• Brief: Rewrite the material below with every "common name" changed to "vernacular name" and nothing else altered, and leave the pictures out.

=====

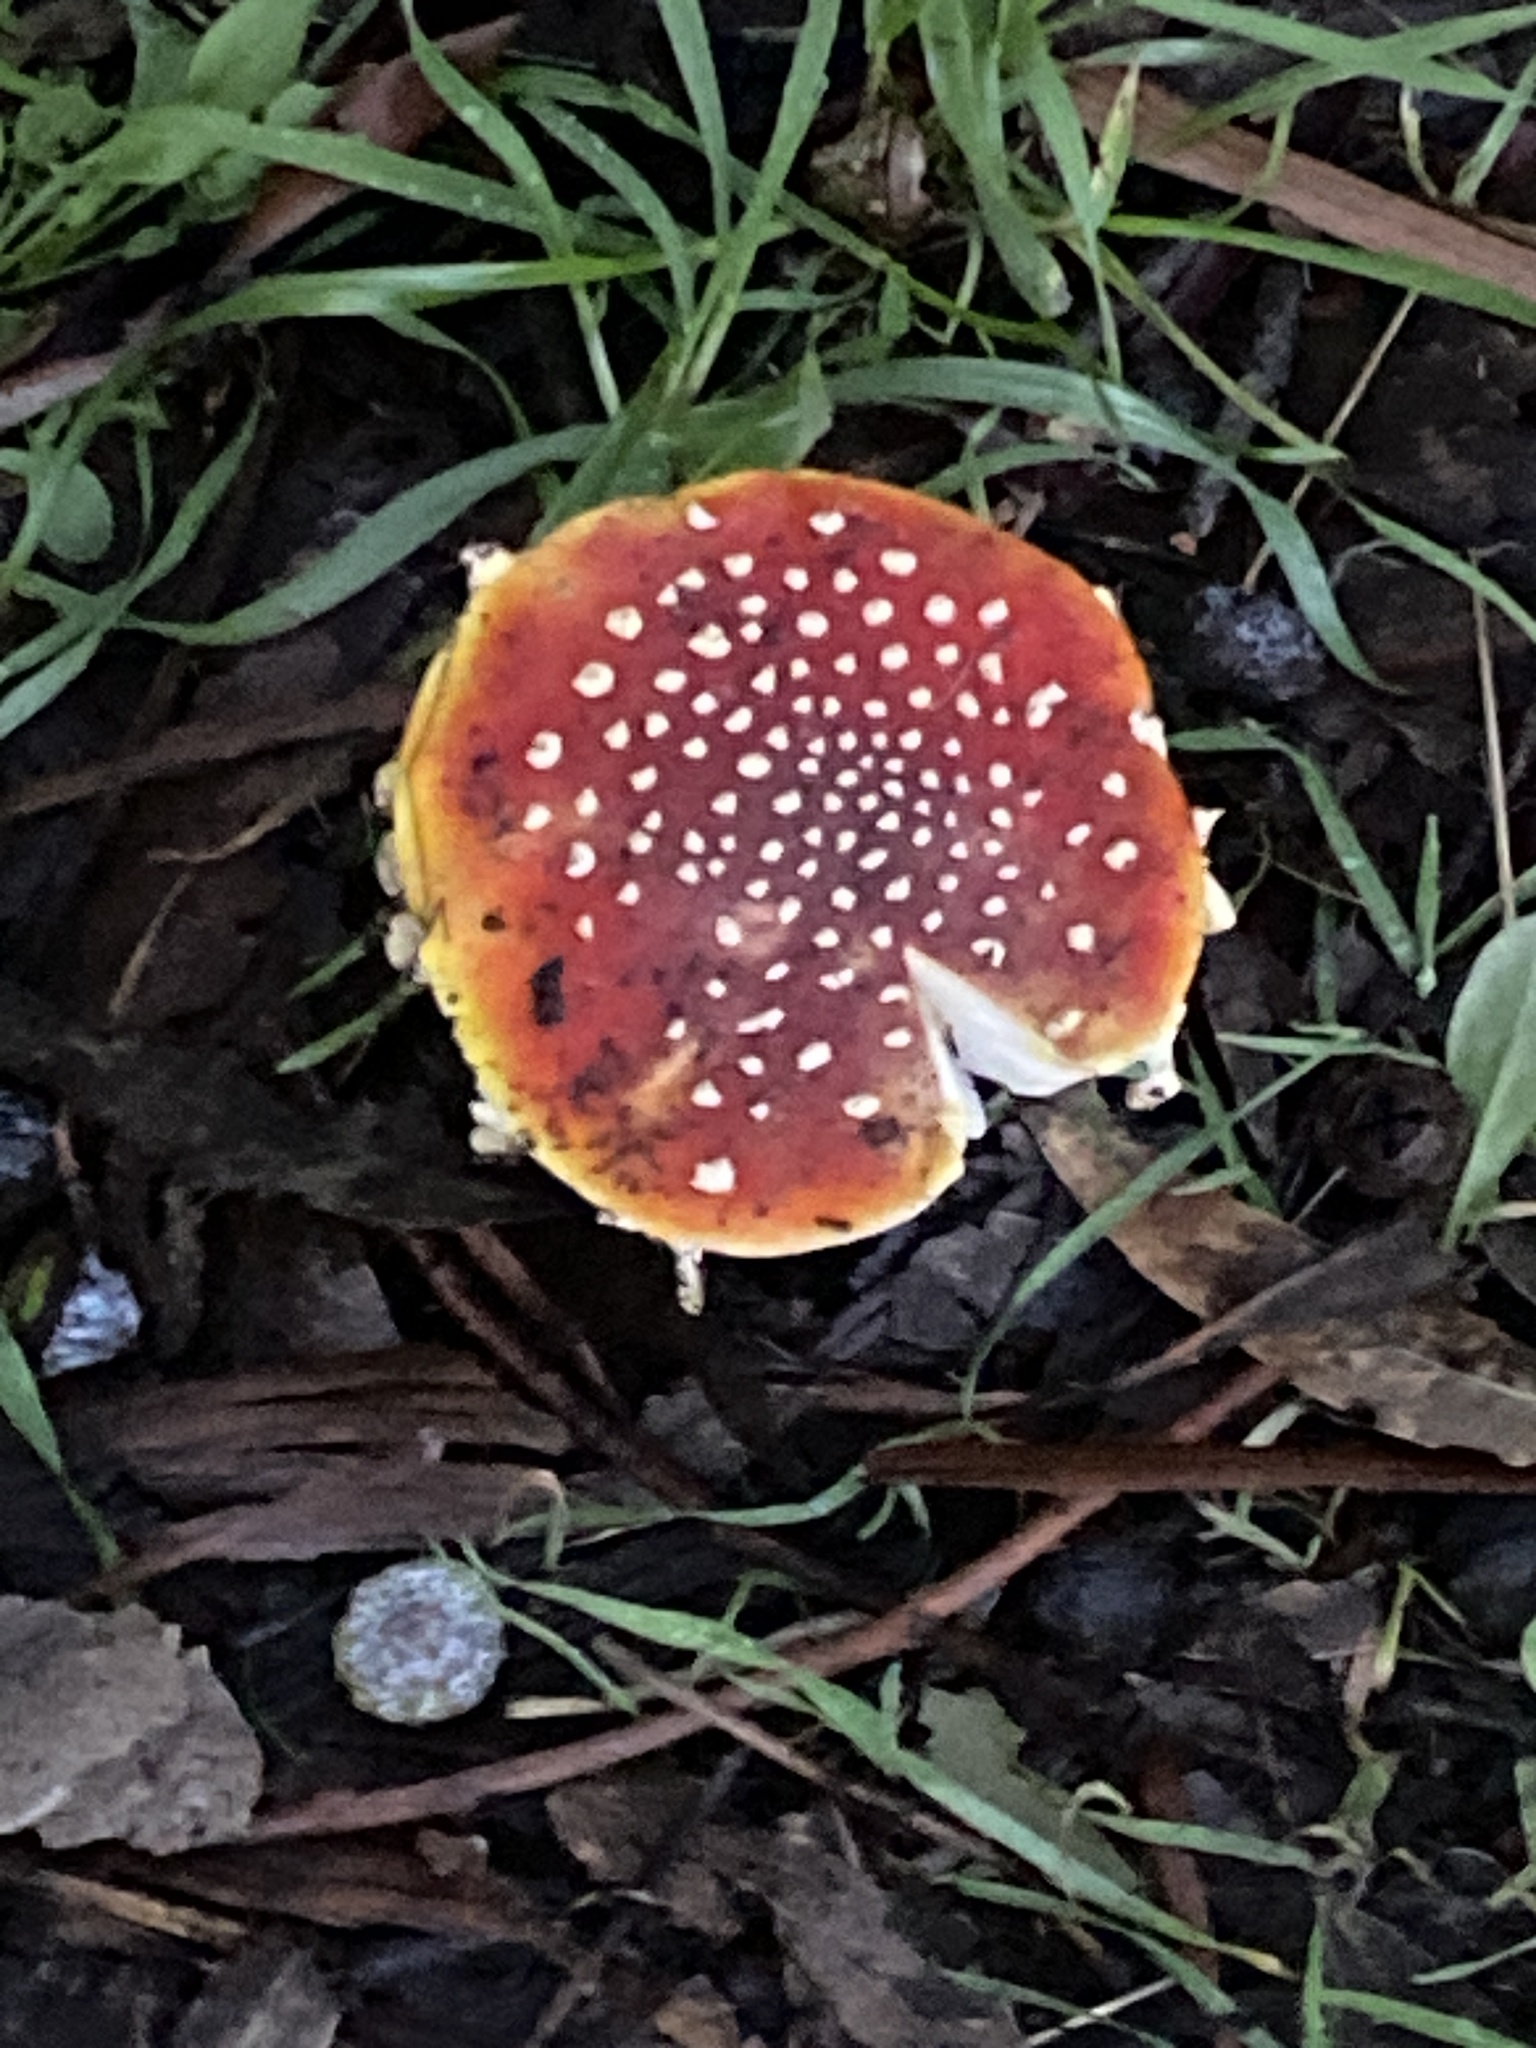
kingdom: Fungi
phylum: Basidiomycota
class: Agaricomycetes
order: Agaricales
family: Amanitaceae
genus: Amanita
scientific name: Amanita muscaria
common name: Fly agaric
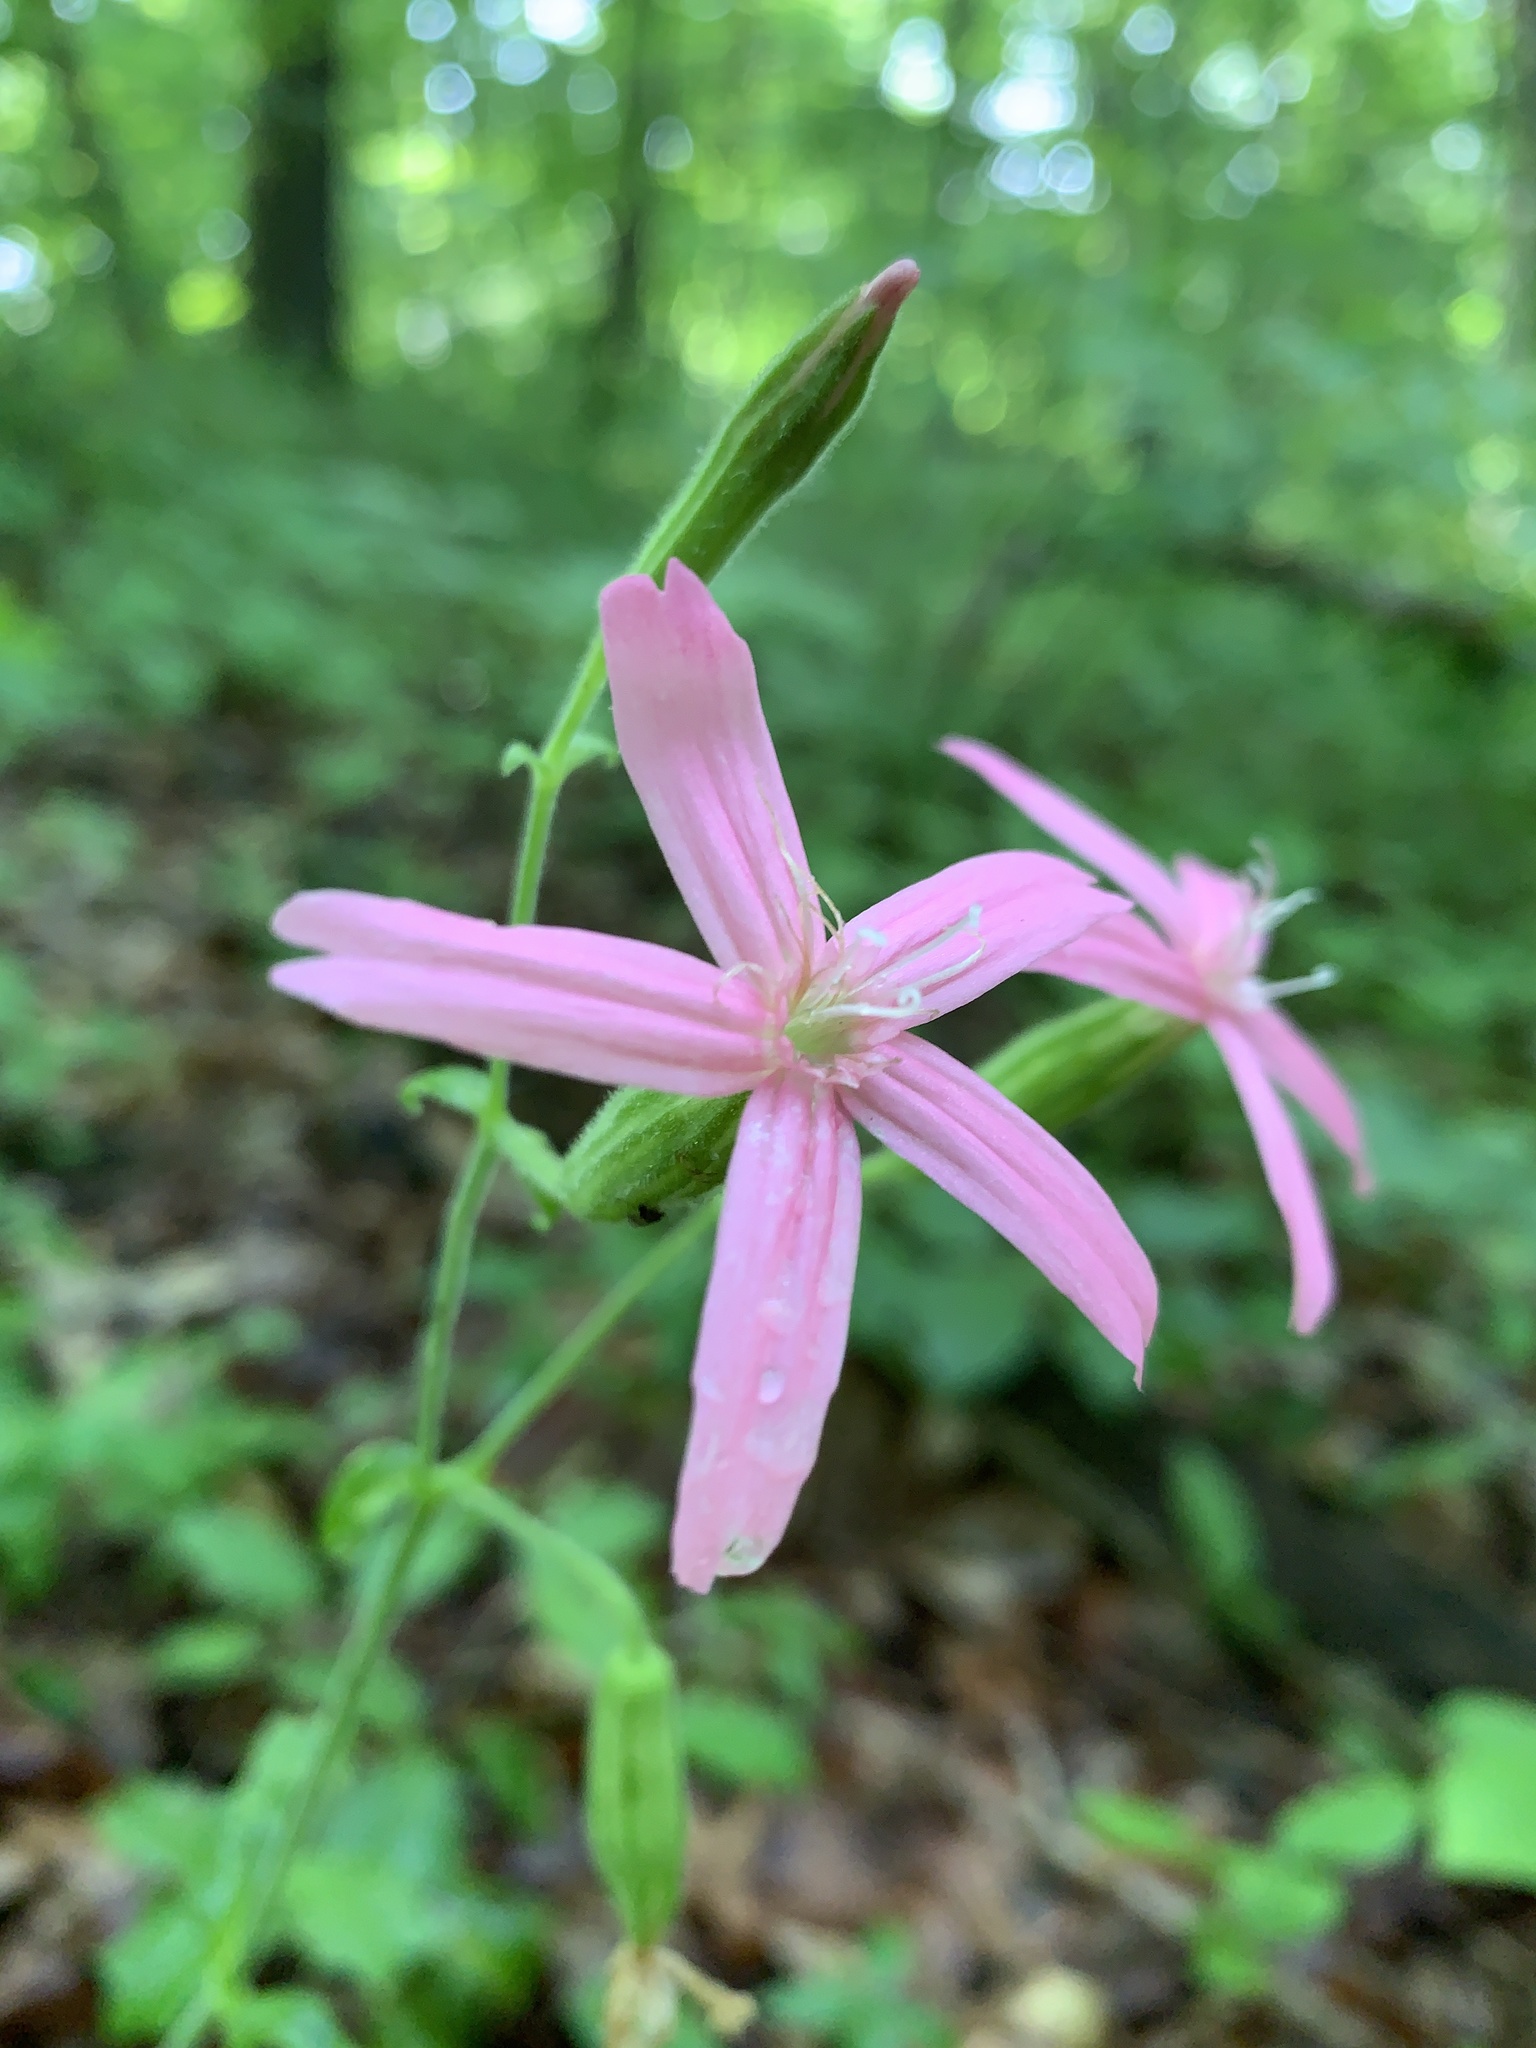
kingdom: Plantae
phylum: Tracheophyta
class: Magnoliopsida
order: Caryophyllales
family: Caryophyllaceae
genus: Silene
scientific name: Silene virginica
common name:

=====

• Exercise solution:
kingdom: Fungi
phylum: Basidiomycota
class: Agaricomycetes
order: Agaricales
family: Amanitaceae
genus: Amanita
scientific name: Amanita muscaria
vernacular name: Fly agaric
kingdom: Plantae
phylum: Tracheophyta
class: Magnoliopsida
order: Caryophyllales
family: Caryophyllaceae
genus: Silene
scientific name: Silene virginica
vernacular name:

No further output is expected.